*INSTRUCTION:* Copy out the text of the entries below, from their start through the line that contains "更新日：2022.10.24", including both ends and leaving the pictures out.

*SOURCE DATA:*

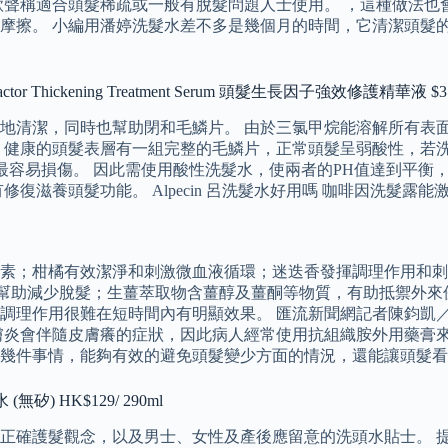
 款聲稱適合頭髮稀疏或一般有脫髮問題人士使用。 ，這種做法
摩擦。 小編用潘婷洗髮水差不多是幾個月的時間，它清潔頭髮
Thickening Treatment Serum 頭髮生長因子強效修護精華液 $31
地清潔，同時也幫助閉和毛鱗片。 由於三氯甲烷能溶解所有表面
 健康的頭髮表層有一組完整的毛鱗片，正常頭髮呈弱酸性，若洗
，最容易損傷。 因此需使用酸性洗髮水，使兩者的PH值達到平
復滋養頭髮功能。 Alpecin 呂洗髮水好用嗎 咖啡因洗髮露
素；柑橘有效潔淨和刺激微血液循環；迷迭香發揮調理作用和刺
硬化，幫助減少脫髮；生薑萃取物含薑醇及薑酮等物質，有助抵禦外
調理作用很難在短時間內有明顯效果。 匯流新聞網記者陳鈞凱／
膚炎會伴隨皮膚癢的症狀，因此病人經常使用抗組織胺外用藥膏來
幾件事情，能夠有效的避免頭髮變少方面的情況，還能讓頭髮看
) HK$129/ 290ml
正確護髮觀念，以及男士、女性及產後應留意的洗頭水貼士。 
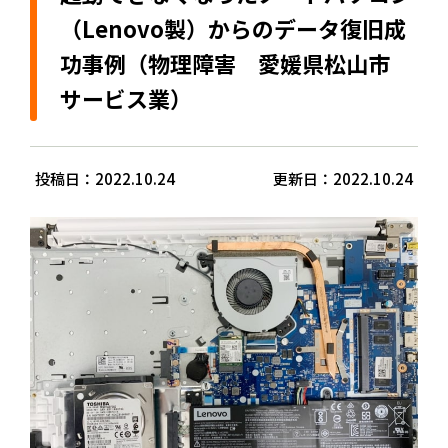
（Lenovo製）からのデータ復旧成
功事例（物理障害 愛媛県松山市
サービス業）
投稿日：2022.10.24
更新日：2022.10.24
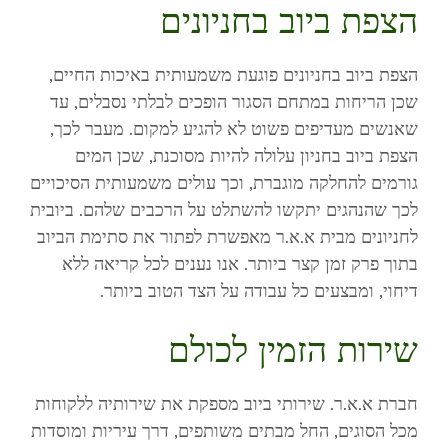
הצפת ביוב בחניונים
הצפת ביוב בחניונים פוגעת משמעותית באיכות החיים,
שכן הריחות במתחם הסגור הופכים לבלתי נסבלים, עד
שאנשים מעדיפים פשוט לא להגיע למקום. מעבר לכך,
הצפת ביוב בחניון עלולה להיות מסוכנת, שכן המים
גורמים להחלקה מוגברת, וכך עולים משמעותית הסיכויים
לכך שהנהגים יתקשו להשתלט על הרכבים שלהם. ביובית
לחניונים מבית א.א.ר מאפשרת לפתור את סתימת הביוב
בתוך פרק זמן קצר ביותר. אנו נענים לכל קריאה ללא
דיחוי, ומבצעים כל עבודה על הצד הטוב ביותר.
שירות הזמין לכולם
חברת א.א.ר. שירותי ביוב מספקת את שירותיה ללקוחות
מכל הסוגים, החל מבתים משותפים, דרך עיריות ומוסדות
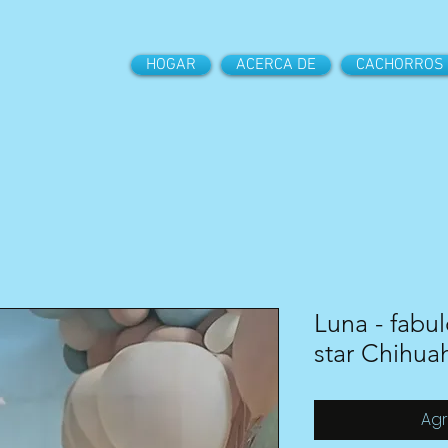
HOGAR
ACERCA DE
CACHORROS
Luna - fabu
star Chihua
Agr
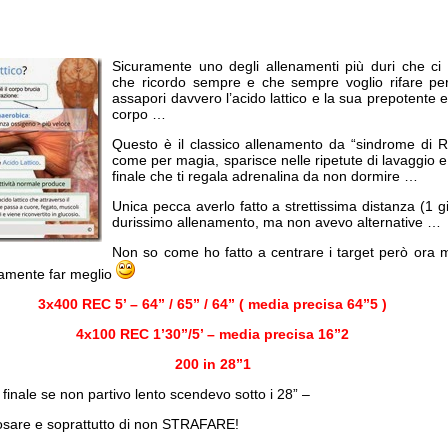
Sicuramente uno degli allenamenti più duri che ci
che ricordo sempre e che sempre voglio rifare pe
assapori davvero l’acido lattico e la sua prepotente ent
corpo …
Questo è il classico allenamento da “sindrome di 
come per magia, sparisce nelle ripetute di lavaggio e
finale che ti regala adrenalina da non dormire …
Unica pecca averlo fatto a strettissima distanza (1 
durissimo allenamento, ma non avevo alternative …
Non so come ho fatto a centrare i target però ora 
ramente far meglio
3x400 REC 5’ – 64” / 65” / 64” ( media precisa 64”5 )
4x100 REC 1’30”/5’ – media precisa 16”2
200 in 28”1
 finale se non partivo lento scendevo sotto i 28” –
posare e soprattutto di non STRAFARE!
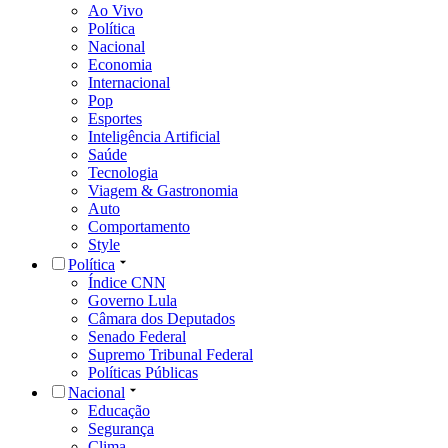
Ao Vivo
Política
Nacional
Economia
Internacional
Pop
Esportes
Inteligência Artificial
Saúde
Tecnologia
Viagem & Gastronomia
Auto
Comportamento
Style
Política
Índice CNN
Governo Lula
Câmara dos Deputados
Senado Federal
Supremo Tribunal Federal
Políticas Públicas
Nacional
Educação
Segurança
Clima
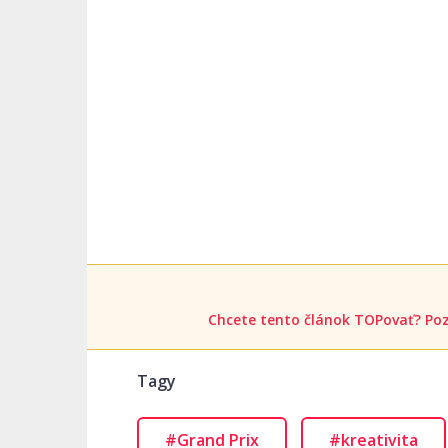
Chcete tento článok TOPovať? Poz
Tagy
#Grand Prix
#kreativita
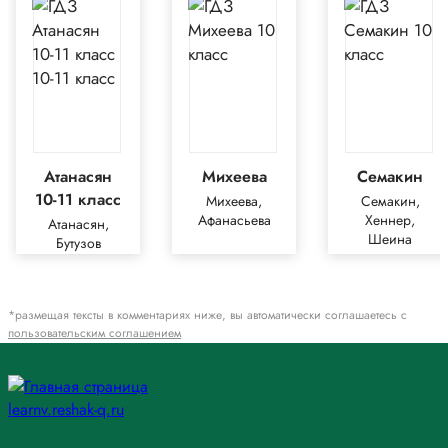
Атанасян
Михеева
Семакин
10-11 класс
Михеева,
Семакин,
Афанасьева
Хеннер,
Атанасян,
Шеина
Бутузов
*размещая тексты в комментариях ниже, вы автоматически соглашаетесь с
пользовательским соглашением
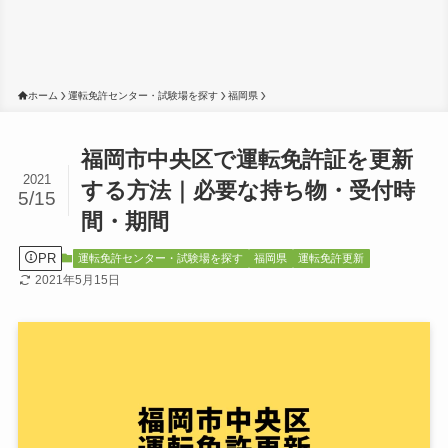
ホーム
運転免許センター・試験場を探す
福岡県
福岡市中央区で運転免許証を更新
2021
する方法｜必要な持ち物・受付時
5/15
間・期間
PR
運転免許センター・試験場を探す
福岡県
運転免許更新
2021年5月15日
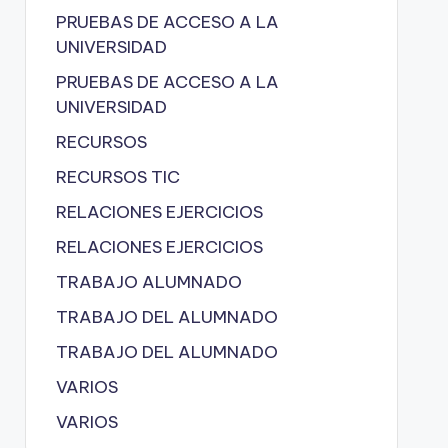
PRUEBAS DE ACCESO A LA
UNIVERSIDAD
PRUEBAS DE ACCESO A LA
UNIVERSIDAD
RECURSOS
RECURSOS TIC
RELACIONES EJERCICIOS
RELACIONES EJERCICIOS
TRABAJO ALUMNADO
TRABAJO DEL ALUMNADO
TRABAJO DEL ALUMNADO
VARIOS
VARIOS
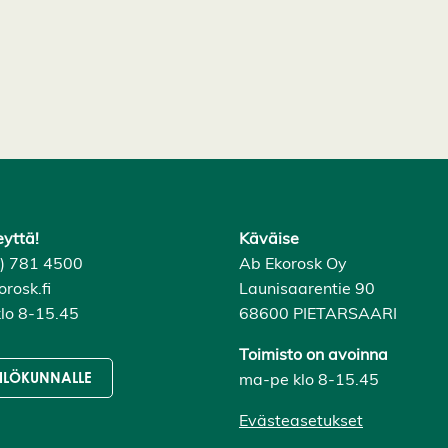
eyttä!
Käväise
6) 781 4500
Ab Ekorosk Oy
rosk.fi
Launisaarentie 90
lo 8-15.45
68600 PIETARSAARI
Toimisto on avoinna
ma-pe klo 8-15.45
ILÖKUNNALLE
Evästeasetukset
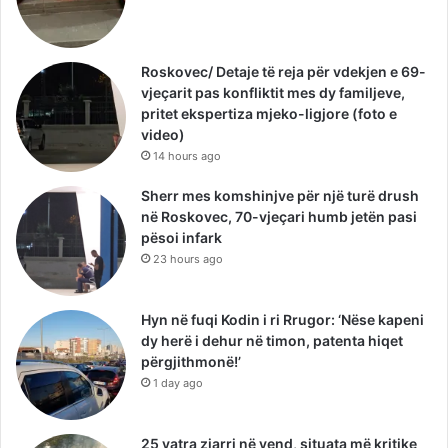
Roskovec/ Detaje të reja për vdekjen e 69-
vjeçarit pas konfliktit mes dy familjeve,
pritet ekspertiza mjeko-ligjore (foto e
video)
14 hours ago
Sherr mes komshinjve për një turë drush
në Roskovec, 70-vjeçari humb jetën pasi
pësoi infark
23 hours ago
Hyn në fuqi Kodin i ri Rrugor: ‘Nëse kapeni
dy herë i dehur në timon, patenta hiqet
përgjithmonë!’
1 day ago
25 vatra zjarri në vend, situata më kritike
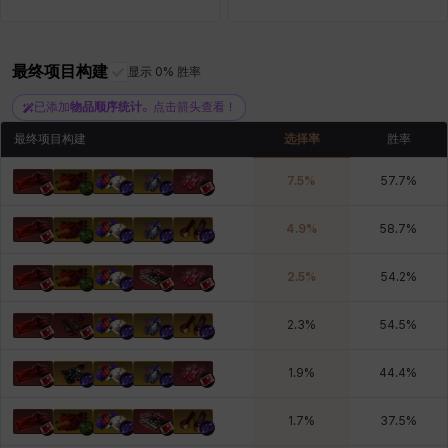
最终项目构建
雷妮
马库斯
显示 0% 胜率
马格努斯
黛比&玛莲
鼻荆
已添加
物品顺序统计
。点击箭头查看！
最终项目构建
选择率
胜率
7.5
%
57.7
%
4.9
%
58.7
%
2.5
%
54.2
%
2.3
%
54.5
%
1.9
%
44.4
%
1.7
%
37.5
%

*SOLUTION FOR THIS TASK:*
 款聲稱適合頭髮稀疏或一般有脫髮問題人士使用。 ，這種做法
摩擦。 小編用潘婷洗髮水差不多是幾個月的時間，它清潔頭髮
Thickening Treatment Serum 頭髮生長因子強效修護精華液 $31
地清潔，同時也幫助閉和毛鱗片。 由於三氯甲烷能溶解所有表面
 健康的頭髮表層有一組完整的毛鱗片，正常頭髮呈弱酸性，若洗
，最容易損傷。 因此需使用酸性洗髮水，使兩者的PH值達到平
復滋養頭髮功能。 Alpecin 呂洗髮水好用嗎 咖啡因洗髮露
素；柑橘有效潔淨和刺激微血液循環；迷迭香發揮調理作用和刺
硬化，幫助減少脫髮；生薑萃取物含薑醇及薑酮等物質，有助抵禦外
調理作用很難在短時間內有明顯效果。 匯流新聞網記者陳鈞凱／
膚炎會伴隨皮膚癢的症狀，因此病人經常使用抗組織胺外用藥膏來
幾件事情，能夠有效的避免頭髮變少方面的情況，還能讓頭髮看
) HK$129/ 290ml
正確護髮觀念，以及男士、女性及產後應留意的洗頭水貼士。 
（Lenovo製）からのデータ復旧成
功事例（物理障害 愛媛県松山市
サービス業）
投稿日：2022.10.24
更新日：2022.10.24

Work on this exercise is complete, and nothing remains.